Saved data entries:
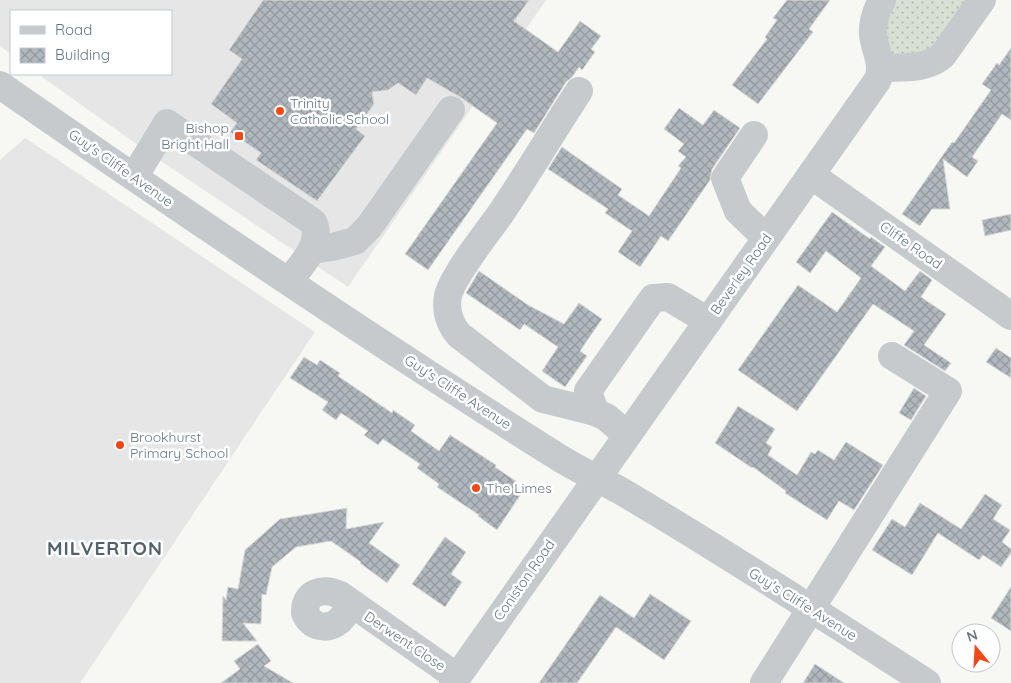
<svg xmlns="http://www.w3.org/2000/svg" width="1011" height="683" viewBox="0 0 1011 683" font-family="Quicksand,sans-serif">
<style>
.built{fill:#e5e6e5}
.grass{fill:url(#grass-dots)}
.building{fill:url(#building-cross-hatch);stroke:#d9d9d6}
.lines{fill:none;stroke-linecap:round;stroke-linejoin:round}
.minor{stroke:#c6cacd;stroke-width:28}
.poi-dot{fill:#f24819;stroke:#fff;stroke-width:2}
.labels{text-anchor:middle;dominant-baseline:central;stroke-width:5;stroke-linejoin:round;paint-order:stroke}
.poi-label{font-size:14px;fill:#647887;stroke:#fff;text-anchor:start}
.street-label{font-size:14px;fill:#647887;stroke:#fff}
.district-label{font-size:19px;font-weight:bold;letter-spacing:1px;fill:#52616c;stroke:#fff}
</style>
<defs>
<pattern id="grass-dots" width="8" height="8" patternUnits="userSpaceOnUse" patternTransform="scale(1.25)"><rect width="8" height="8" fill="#d8e0d4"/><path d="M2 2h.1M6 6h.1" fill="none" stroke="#b3bab2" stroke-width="1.8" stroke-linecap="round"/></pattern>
<pattern id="building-cross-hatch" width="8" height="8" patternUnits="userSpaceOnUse" patternTransform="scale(1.25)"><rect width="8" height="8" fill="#b0b8bd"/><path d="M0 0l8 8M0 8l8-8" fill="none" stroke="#939a9f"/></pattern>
</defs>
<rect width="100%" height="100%" fill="#f7f7f4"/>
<g class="built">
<polygon points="0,0 546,0 348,287 149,153 38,74 171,74 171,11 11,11 11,54 0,46"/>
<polygon points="25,138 315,332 80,683 0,683 0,160"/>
</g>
<polygon class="grass" points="895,0 971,0 933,53 890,55 883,24"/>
<g class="building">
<polygon points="263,0 529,0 514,21 558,52 580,21 601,36 591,49 595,52 582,70 579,67 572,77 566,82 534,133 527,129 428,270 405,254 497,123 460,97 427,78 416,95 398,83 388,90 372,92 374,104 356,129 365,136 317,201 256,160 261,153 230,132 237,123 211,104 242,59 229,50"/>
<polygon points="787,0 830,0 809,29 813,32 758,104 732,85 767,39 765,37 777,20 773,18"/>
<polygon points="1011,48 1011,120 1002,114 972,157 978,161 967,177 943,159 950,209 932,209 920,226 902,214 952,142 954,143 991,90 982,84 997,63 999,65"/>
<polygon points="679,108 703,125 714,110 740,128 712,169 710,180 668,241 661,236 640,267 618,252 632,231 605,213 608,209 548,169 562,147 622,189 618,195 649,216 681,168 678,166 686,157 678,151 684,144 664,129"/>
<polygon points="832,212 870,239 871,237 885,247 871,266 905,291 920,271 932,280 921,297 946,314 924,345 951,363 945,371 904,345 914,331 873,304 797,411 738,370 798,285 837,312 861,278 826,251 810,273 796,262"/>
<polygon points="1011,214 1011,230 985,236 982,220"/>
<polygon points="479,271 528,305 564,324 579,303 602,319 580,351 587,356 565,387 542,371 558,347 524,324 520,330 466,293"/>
<polygon points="996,348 1011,358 1011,378 986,362"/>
<polygon points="304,357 317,365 320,360 340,373 338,376 392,413 393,410 415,425 411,431 439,451 450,435 496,465 495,467 517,482 513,489 521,494 497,530 478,516 479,515 437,487 439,484 417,468 420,464 383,439 378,445 364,435 368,431 341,413 336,420 322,410 328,402 290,378"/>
<polygon points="914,388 926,396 911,420 899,413"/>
<polygon points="738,406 775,429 766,443 772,447 768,455 797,475 811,452 815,454 818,450 834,460 846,442 883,465 854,510 839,501 827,520 785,493 786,491 753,467 752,468 715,443"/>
<polygon points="985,494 1002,505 993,519 1010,530 1002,542 1011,549 1011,553 1001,567 983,555 979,560 938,533 912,575 872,550 892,519 905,527 920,503 961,529"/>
<polygon points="347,508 346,529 384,522 369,543 400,565 387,583 360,563 361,562 331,541 296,547 272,567 266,595 262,594 261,624 243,623 257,641 222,641 223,596 226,600 228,587 238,589 245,550 280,519"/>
<polygon points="445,537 466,552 451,574 462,582 445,607 412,584"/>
<polygon points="1011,587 1011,631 991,618"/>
<polygon points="650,594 691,621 664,660 616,627 577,683 539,683 600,595 634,618"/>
<polygon points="258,644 271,661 264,666 293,683 221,683 240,669 234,661"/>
<polygon points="815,664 844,683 803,683"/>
</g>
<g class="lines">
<g class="minor">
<path d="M881 68C902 67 927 70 943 55L982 0"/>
<path d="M0 85C183 212 369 338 558 457 580 471 604 481 626 494 728 554 827 619 927 683"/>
<path d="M579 91C552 132 527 175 499 216 486 234 452 277 448 296 445 311 450 324 459 335L543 399 595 412 606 417 627 435"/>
<polyline points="754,135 725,178 738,211 766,238"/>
<polyline points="811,175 1011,316"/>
<path d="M134 177 167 123 313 222C324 243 301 265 289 281"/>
<polyline points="312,250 332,247 355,241 369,227 451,110"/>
<polyline points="595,412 588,391 653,298 668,297 708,321"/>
<path d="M352 605C348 610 344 616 339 621 327 631 311 627 305 613 304 592 323 587 340 595L457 677"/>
<path d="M453 683 877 81C885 66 875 51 873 35 872 22 876 11 882 0"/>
<polyline points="764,683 948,391 892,356"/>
</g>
</g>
<g class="poi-dot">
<circle cx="280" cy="111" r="5"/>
<rect x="234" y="131" width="10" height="10" rx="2.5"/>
<circle cx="120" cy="445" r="5"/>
<circle cx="476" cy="488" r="5"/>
</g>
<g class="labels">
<g class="poi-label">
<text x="290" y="103">Trinity<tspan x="290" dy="16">Catholic School</tspan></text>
<text x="229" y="128" text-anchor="end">Bishop<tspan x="229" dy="16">Bright Hall</tspan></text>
<text x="130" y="437">Brookhurst<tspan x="130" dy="16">Primary School</tspan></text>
<text x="486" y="488">The Limes</text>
</g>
<g class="street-label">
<text transform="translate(121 168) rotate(35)">Guy's Cliffe Avenue</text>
<text transform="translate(911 245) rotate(35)">Cliffe Road</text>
<text transform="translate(741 274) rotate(-55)">Beverley Road</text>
<text transform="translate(458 392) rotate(33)">Guy's Cliffe Avenue</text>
<text transform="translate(524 580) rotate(-55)">Coniston Road</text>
<text transform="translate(803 604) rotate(32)">Guy's Cliffe Avenue</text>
<text transform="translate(405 641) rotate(34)">Derwent Close</text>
</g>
<g class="district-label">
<text x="105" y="548">MILVERTON</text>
</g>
</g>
<rect x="10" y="10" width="162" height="65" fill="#ffffff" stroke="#c1c9cf"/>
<rect x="20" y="26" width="25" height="8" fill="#c6cacd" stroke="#c1c9cf"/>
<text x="55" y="35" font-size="15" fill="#647887">Road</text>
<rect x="20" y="48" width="25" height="15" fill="url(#building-cross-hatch)" stroke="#c1c9cf"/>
<text x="55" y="60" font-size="15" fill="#647887">Building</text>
<g transform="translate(976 648) rotate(342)"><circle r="24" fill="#ffffff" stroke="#c1c9cf"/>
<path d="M0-4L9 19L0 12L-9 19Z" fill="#f24819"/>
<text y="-8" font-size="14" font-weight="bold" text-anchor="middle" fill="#647887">N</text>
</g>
</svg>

### TASK REQUIREMENTS
Should a picture appear among the entries, skip it and copy the rest exactly.

### EXERCISE RESULT
<svg xmlns="http://www.w3.org/2000/svg" width="1011" height="683" viewBox="0 0 1011 683" font-family="Quicksand,sans-serif">
<style>
.built{fill:#e5e6e5}
.grass{fill:url(#grass-dots)}
.building{fill:url(#building-cross-hatch);stroke:#d9d9d6}
.lines{fill:none;stroke-linecap:round;stroke-linejoin:round}
.minor{stroke:#c6cacd;stroke-width:28}
.poi-dot{fill:#f24819;stroke:#fff;stroke-width:2}
.labels{text-anchor:middle;dominant-baseline:central;stroke-width:5;stroke-linejoin:round;paint-order:stroke}
.poi-label{font-size:14px;fill:#647887;stroke:#fff;text-anchor:start}
.street-label{font-size:14px;fill:#647887;stroke:#fff}
.district-label{font-size:19px;font-weight:bold;letter-spacing:1px;fill:#52616c;stroke:#fff}
</style>
<defs>
<pattern id="grass-dots" width="8" height="8" patternUnits="userSpaceOnUse" patternTransform="scale(1.25)"><rect width="8" height="8" fill="#d8e0d4"/><path d="M2 2h.1M6 6h.1" fill="none" stroke="#b3bab2" stroke-width="1.8" stroke-linecap="round"/></pattern>
<pattern id="building-cross-hatch" width="8" height="8" patternUnits="userSpaceOnUse" patternTransform="scale(1.25)"><rect width="8" height="8" fill="#b0b8bd"/><path d="M0 0l8 8M0 8l8-8" fill="none" stroke="#939a9f"/></pattern>
</defs>
<rect width="100%" height="100%" fill="#f7f7f4"/>
<g class="built">
<polygon points="0,0 546,0 348,287 149,153 38,74 171,74 171,11 11,11 11,54 0,46"/>
<polygon points="25,138 315,332 80,683 0,683 0,160"/>
</g>
<polygon class="grass" points="895,0 971,0 933,53 890,55 883,24"/>
<g class="building">
<polygon points="263,0 529,0 514,21 558,52 580,21 601,36 591,49 595,52 582,70 579,67 572,77 566,82 534,133 527,129 428,270 405,254 497,123 460,97 427,78 416,95 398,83 388,90 372,92 374,104 356,129 365,136 317,201 256,160 261,153 230,132 237,123 211,104 242,59 229,50"/>
<polygon points="787,0 830,0 809,29 813,32 758,104 732,85 767,39 765,37 777,20 773,18"/>
<polygon points="1011,48 1011,120 1002,114 972,157 978,161 967,177 943,159 950,209 932,209 920,226 902,214 952,142 954,143 991,90 982,84 997,63 999,65"/>
<polygon points="679,108 703,125 714,110 740,128 712,169 710,180 668,241 661,236 640,267 618,252 632,231 605,213 608,209 548,169 562,147 622,189 618,195 649,216 681,168 678,166 686,157 678,151 684,144 664,129"/>
<polygon points="832,212 870,239 871,237 885,247 871,266 905,291 920,271 932,280 921,297 946,314 924,345 951,363 945,371 904,345 914,331 873,304 797,411 738,370 798,285 837,312 861,278 826,251 810,273 796,262"/>
<polygon points="1011,214 1011,230 985,236 982,220"/>
<polygon points="479,271 528,305 564,324 579,303 602,319 580,351 587,356 565,387 542,371 558,347 524,324 520,330 466,293"/>
<polygon points="996,348 1011,358 1011,378 986,362"/>
<polygon points="304,357 317,365 320,360 340,373 338,376 392,413 393,410 415,425 411,431 439,451 450,435 496,465 495,467 517,482 513,489 521,494 497,530 478,516 479,515 437,487 439,484 417,468 420,464 383,439 378,445 364,435 368,431 341,413 336,420 322,410 328,402 290,378"/>
<polygon points="914,388 926,396 911,420 899,413"/>
<polygon points="738,406 775,429 766,443 772,447 768,455 797,475 811,452 815,454 818,450 834,460 846,442 883,465 854,510 839,501 827,520 785,493 786,491 753,467 752,468 715,443"/>
<polygon points="985,494 1002,505 993,519 1010,530 1002,542 1011,549 1011,553 1001,567 983,555 979,560 938,533 912,575 872,550 892,519 905,527 920,503 961,529"/>
<polygon points="347,508 346,529 384,522 369,543 400,565 387,583 360,563 361,562 331,541 296,547 272,567 266,595 262,594 261,624 243,623 257,641 222,641 223,596 226,600 228,587 238,589 245,550 280,519"/>
<polygon points="445,537 466,552 451,574 462,582 445,607 412,584"/>
<polygon points="1011,587 1011,631 991,618"/>
<polygon points="650,594 691,621 664,660 616,627 577,683 539,683 600,595 634,618"/>
<polygon points="258,644 271,661 264,666 293,683 221,683 240,669 234,661"/>
<polygon points="815,664 844,683 803,683"/>
</g>
<g class="lines">
<g class="minor">
<path d="M881 68C902 67 927 70 943 55L982 0"/>
<path d="M0 85C183 212 369 338 558 457 580 471 604 481 626 494 728 554 827 619 927 683"/>
<path d="M579 91C552 132 527 175 499 216 486 234 452 277 448 296 445 311 450 324 459 335L543 399 595 412 606 417 627 435"/>
<polyline points="754,135 725,178 738,211 766,238"/>
<polyline points="811,175 1011,316"/>
<path d="M134 177 167 123 313 222C324 243 301 265 289 281"/>
<polyline points="312,250 332,247 355,241 369,227 451,110"/>
<polyline points="595,412 588,391 653,298 668,297 708,321"/>
<path d="M352 605C348 610 344 616 339 621 327 631 311 627 305 613 304 592 323 587 340 595L457 677"/>
<path d="M453 683 877 81C885 66 875 51 873 35 872 22 876 11 882 0"/>
<polyline points="764,683 948,391 892,356"/>
</g>
</g>
<g class="poi-dot">
<circle cx="280" cy="111" r="5"/>
<rect x="234" y="131" width="10" height="10" rx="2.5"/>
<circle cx="120" cy="445" r="5"/>
<circle cx="476" cy="488" r="5"/>
</g>
<g class="labels">
<g class="poi-label">
<text x="290" y="103">Trinity<tspan x="290" dy="16">Catholic School</tspan></text>
<text x="229" y="128" text-anchor="end">Bishop<tspan x="229" dy="16">Bright Hall</tspan></text>
<text x="130" y="437">Brookhurst<tspan x="130" dy="16">Primary School</tspan></text>
<text x="486" y="488">The Limes</text>
</g>
<g class="street-label">
<text transform="translate(121 168) rotate(35)">Guy's Cliffe Avenue</text>
<text transform="translate(911 245) rotate(35)">Cliffe Road</text>
<text transform="translate(741 274) rotate(-55)">Beverley Road</text>
<text transform="translate(458 392) rotate(33)">Guy's Cliffe Avenue</text>
<text transform="translate(524 580) rotate(-55)">Coniston Road</text>
<text transform="translate(803 604) rotate(32)">Guy's Cliffe Avenue</text>
<text transform="translate(405 641) rotate(34)">Derwent Close</text>
</g>
<g class="district-label">
<text x="105" y="548">MILVERTON</text>
</g>
</g>
<rect x="10" y="10" width="162" height="65" fill="#ffffff" stroke="#c1c9cf"/>
<rect x="20" y="26" width="25" height="8" fill="#c6cacd" stroke="#c1c9cf"/>
<text x="55" y="35" font-size="15" fill="#647887">Road</text>
<rect x="20" y="48" width="25" height="15" fill="url(#building-cross-hatch)" stroke="#c1c9cf"/>
<text x="55" y="60" font-size="15" fill="#647887">Building</text>
<g transform="translate(976 648) rotate(342)"><circle r="24" fill="#ffffff" stroke="#c1c9cf"/>
<path d="M0-4L9 19L0 12L-9 19Z" fill="#f24819"/>
<text y="-8" font-size="14" font-weight="bold" text-anchor="middle" fill="#647887">N</text>
</g>
</svg>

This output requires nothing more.